When the Wiener Staatsoper puts names like Jonas Kaufmann, Sir Bryn Terfel, Simone Young and rising superstar Lise Davidsen on the bill, it’s hard to not imagine a rousing success, even with a production of Peter Grimes that it’s time to put out to sea without a paddle. Kaufmann cannot seem to take a wrong step these days and his role debut as Grimes is original if not completely satisfying. His fisherman is a broken figure, driven mad by grief; a societal pariah who cannot find comfort even if it is staring him in the face. Kaufmann’s haunting falsetto as he mourned the loss of his apprentices in the final act landed better than rage-filled moments where more mettle – and vocal metal – was called for.
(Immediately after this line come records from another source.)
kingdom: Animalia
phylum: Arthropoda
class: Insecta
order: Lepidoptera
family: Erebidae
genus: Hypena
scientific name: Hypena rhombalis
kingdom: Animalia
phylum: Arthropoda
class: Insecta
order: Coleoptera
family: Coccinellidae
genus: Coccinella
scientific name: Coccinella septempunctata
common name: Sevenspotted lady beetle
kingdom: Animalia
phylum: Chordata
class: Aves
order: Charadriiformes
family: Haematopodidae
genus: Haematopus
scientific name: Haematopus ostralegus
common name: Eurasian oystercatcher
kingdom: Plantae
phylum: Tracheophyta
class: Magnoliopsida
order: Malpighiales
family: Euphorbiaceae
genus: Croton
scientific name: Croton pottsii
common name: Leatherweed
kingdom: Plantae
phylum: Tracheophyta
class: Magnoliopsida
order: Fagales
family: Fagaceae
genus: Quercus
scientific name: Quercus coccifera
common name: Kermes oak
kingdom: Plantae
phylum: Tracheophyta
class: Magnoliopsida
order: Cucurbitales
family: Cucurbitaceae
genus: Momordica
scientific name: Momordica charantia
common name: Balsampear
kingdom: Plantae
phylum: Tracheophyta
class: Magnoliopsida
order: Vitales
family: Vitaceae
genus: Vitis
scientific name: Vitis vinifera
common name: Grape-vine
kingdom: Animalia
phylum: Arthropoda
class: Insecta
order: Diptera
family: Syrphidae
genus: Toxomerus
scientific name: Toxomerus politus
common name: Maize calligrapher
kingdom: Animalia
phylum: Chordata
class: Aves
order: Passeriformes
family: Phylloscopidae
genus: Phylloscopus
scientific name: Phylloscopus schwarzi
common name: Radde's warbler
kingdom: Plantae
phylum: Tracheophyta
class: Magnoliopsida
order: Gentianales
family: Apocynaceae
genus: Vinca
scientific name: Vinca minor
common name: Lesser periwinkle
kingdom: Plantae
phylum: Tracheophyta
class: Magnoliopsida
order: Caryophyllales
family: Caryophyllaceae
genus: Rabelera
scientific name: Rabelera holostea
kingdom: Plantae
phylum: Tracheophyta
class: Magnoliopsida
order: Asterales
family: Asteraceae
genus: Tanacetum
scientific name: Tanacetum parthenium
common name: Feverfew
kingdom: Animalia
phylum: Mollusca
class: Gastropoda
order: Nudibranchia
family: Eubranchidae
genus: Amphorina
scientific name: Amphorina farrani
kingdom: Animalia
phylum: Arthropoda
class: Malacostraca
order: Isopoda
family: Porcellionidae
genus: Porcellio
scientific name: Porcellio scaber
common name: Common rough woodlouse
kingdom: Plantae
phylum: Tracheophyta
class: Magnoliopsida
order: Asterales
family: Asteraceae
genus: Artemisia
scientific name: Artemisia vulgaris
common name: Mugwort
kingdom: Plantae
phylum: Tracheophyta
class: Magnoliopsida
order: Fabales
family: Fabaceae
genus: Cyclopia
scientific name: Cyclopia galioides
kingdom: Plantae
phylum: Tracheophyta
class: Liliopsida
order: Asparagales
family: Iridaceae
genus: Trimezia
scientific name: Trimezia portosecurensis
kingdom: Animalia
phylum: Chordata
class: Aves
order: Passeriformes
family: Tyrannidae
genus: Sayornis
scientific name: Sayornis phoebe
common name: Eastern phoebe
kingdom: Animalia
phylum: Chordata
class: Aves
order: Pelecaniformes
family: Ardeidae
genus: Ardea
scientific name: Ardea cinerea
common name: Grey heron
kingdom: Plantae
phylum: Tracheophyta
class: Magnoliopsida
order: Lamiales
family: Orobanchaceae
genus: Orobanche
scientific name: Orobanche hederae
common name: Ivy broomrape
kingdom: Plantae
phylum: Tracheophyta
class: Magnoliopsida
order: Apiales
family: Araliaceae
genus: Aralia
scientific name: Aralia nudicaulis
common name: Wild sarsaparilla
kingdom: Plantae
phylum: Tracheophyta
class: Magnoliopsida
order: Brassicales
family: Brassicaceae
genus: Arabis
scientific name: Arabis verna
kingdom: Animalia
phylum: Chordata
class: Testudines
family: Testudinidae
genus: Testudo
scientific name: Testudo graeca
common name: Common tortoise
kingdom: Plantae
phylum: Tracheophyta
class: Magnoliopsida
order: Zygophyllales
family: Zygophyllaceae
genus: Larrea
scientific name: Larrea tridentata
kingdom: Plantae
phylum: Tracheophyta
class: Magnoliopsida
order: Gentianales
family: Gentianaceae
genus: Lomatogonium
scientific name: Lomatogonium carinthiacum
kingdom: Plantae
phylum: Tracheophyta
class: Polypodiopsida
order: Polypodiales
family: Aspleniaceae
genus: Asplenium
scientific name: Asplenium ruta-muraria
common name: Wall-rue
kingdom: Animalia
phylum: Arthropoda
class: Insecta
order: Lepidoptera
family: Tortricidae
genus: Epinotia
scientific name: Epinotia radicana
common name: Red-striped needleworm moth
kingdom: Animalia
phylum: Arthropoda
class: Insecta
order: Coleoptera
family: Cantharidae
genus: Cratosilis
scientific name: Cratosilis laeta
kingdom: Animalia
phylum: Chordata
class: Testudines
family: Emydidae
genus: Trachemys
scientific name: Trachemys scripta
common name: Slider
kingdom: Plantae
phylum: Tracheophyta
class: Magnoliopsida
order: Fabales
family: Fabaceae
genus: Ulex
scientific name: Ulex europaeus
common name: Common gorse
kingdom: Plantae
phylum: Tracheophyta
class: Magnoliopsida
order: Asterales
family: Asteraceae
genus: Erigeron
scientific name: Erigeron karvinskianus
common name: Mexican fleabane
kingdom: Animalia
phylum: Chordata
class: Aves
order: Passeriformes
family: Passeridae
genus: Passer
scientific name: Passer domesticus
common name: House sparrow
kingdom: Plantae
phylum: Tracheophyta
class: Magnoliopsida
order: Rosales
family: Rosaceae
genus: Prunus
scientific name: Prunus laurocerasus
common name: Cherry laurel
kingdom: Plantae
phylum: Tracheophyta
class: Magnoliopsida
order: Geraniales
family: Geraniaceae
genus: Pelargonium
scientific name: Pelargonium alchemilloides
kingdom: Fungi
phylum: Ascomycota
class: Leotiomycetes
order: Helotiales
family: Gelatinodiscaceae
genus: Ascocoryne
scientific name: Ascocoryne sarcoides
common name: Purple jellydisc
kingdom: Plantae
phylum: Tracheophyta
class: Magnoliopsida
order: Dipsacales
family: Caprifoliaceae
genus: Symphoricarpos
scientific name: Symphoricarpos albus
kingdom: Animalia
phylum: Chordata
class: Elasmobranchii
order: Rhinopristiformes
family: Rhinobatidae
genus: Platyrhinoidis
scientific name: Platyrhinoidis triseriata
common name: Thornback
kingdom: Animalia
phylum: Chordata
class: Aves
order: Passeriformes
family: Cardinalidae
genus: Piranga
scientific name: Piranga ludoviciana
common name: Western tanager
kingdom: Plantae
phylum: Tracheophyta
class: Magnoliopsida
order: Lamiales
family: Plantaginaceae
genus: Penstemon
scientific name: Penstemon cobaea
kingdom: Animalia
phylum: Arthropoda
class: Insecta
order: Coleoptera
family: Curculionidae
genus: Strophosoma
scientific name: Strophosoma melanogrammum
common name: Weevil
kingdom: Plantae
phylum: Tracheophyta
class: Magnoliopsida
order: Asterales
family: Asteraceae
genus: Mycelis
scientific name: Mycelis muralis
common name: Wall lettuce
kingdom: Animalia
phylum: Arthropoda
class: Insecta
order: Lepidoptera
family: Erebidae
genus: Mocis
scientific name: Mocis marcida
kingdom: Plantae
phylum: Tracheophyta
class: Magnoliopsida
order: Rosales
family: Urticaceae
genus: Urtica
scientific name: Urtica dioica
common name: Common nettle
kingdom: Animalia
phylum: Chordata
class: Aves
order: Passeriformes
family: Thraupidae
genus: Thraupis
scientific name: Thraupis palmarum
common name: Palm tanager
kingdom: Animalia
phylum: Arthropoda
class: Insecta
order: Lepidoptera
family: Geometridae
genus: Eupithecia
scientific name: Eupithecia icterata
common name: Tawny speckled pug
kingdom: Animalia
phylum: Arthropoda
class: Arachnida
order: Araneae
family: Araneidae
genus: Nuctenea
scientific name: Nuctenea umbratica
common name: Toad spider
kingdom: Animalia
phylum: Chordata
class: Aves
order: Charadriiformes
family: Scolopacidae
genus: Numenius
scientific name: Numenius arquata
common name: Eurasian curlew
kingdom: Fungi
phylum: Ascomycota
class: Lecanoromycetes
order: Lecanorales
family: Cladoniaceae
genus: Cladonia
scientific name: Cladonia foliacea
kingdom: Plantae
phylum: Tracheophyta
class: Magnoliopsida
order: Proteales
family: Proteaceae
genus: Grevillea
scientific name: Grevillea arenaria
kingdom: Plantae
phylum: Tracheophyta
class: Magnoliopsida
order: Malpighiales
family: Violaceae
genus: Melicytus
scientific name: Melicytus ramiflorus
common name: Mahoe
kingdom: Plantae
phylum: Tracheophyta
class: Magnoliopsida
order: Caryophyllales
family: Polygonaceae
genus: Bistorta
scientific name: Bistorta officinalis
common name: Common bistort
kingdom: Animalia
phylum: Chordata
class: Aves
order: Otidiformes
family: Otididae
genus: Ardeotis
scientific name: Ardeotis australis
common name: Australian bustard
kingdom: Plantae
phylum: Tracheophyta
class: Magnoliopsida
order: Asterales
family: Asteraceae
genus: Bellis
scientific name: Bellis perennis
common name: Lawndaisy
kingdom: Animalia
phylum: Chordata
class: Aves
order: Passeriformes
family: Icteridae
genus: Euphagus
Jonas Kaufmann (Peter Grimes) and Florens Siener (John)
© Michael Pöhn | Wiener Staatsoper GmbH

Terfel was absolutely convincing as the lynchpin of the action, his Captain Balstrode the true moral center of a society shown as very much adrift; his warm bass-baritone simply commands respect. However, the most brilliant individual performance was unequivocally Norwegian soprano Davidsen, in her stage debut as Ellen Orford, who possesses an instrument that can only be described as glorious and she wields it with exceptional control. There is not a part of Davidsen’s impressive range that does not speak clearly to the back of the hall, and she can feather out her sound to a pianississimo that still carries. The quartet of women in Act 2 was a highlight, and her Embroidery Aria powerfully heartbreaking.

Florens Siener (John) and Lise Davidsen (Ellen)
© Michael Pöhn | Wiener Staatsoper GmbH

The rest of the cast was solid, from house favorite Wolfgang Bankl as the lawyer Swallow, Martin Häßler as apothecary Ned Keene and Thomas Ebenstein as the drooling, smarmy Bob Boles. Auntie (ensemble member Noa Beinart) was a resolute mezzo presence, offering the townsfolk more practical pleasures of the flesh and loosely corralling her flighty “nieces” (Ileana Tonca and Aurora Marthens), and Stephanie Houtzeel provided comic relief as the excitable town gossip, Mrs Sedley. Carlos Osuna as the Rev Horace Adams, and Erik Van Heyningen (Hobson) rounded out the ensemble effectively. While the diction ranged from excellent to incomprehensible, vocally there was little to complain about.

Sir Bryn Terfel (Captain Balstrode) and Jonas Kaufmann (Peter Grimes)
© Michael Pöhn | Wiener Staatsoper GmbH

Captaining the crew with a steady hand from the pit was Simone Young, who drove the Staatsoper orchestra through some truly bombastically virtuosic interludes. Though on occasion I could have stood for a tad more precision in the large ensembles and a bit less orchestral volume vis-à-vis the voices, the sea effectively – as in the plot – drove the drama. Britten’s tricky score is an unwieldy beast but it was in excellent hands; a relief considering that the Arnold Schoenberg Chor had jumped in this week to reinforce house ranks, severely thinned by Omicron.

Lise Davidsen (Ellen)
© Michael Pöhn | Wiener Staatsoper GmbH

The fly in the ointment of the evening was Christine Mielitz’ dated production, which manages to be both aesthetically cheap and lacking in innovation. Comparisons can be made to Christof Loy’s award winning production for Theater an der Wien a few years back, which was both more attractive and more complexly disturbing. Mielitz’s neon framing and Atari-style video game graphics combine with bright blue, red or black garb (set and costume designs by Gottfried Pilz) which are 90s modern – though suiting Suffolk norms in absolutely no period imaginable – and are patently unoriginal.

Jonas Kaufmann (Peter Grimes)
© Michael Pöhn | Wiener Staatsoper GmbH

Instead of exploring a deeper theme, such as latent homosexual desire (as does Loy) she offers an apprentice who is barely school aged, making Grimes no more than an abusive surrounded by townsfolk who spend most of their time on stage – and below it – drinking, gossiping and cavorting incessantly. It’s overplayed, flat and boring, and a cast like this certainly deserves better.

In conclusion, this Wiederaufnahme is a must for the music and the singing... but keeping your eyes closed for peak enjoyment is recommended.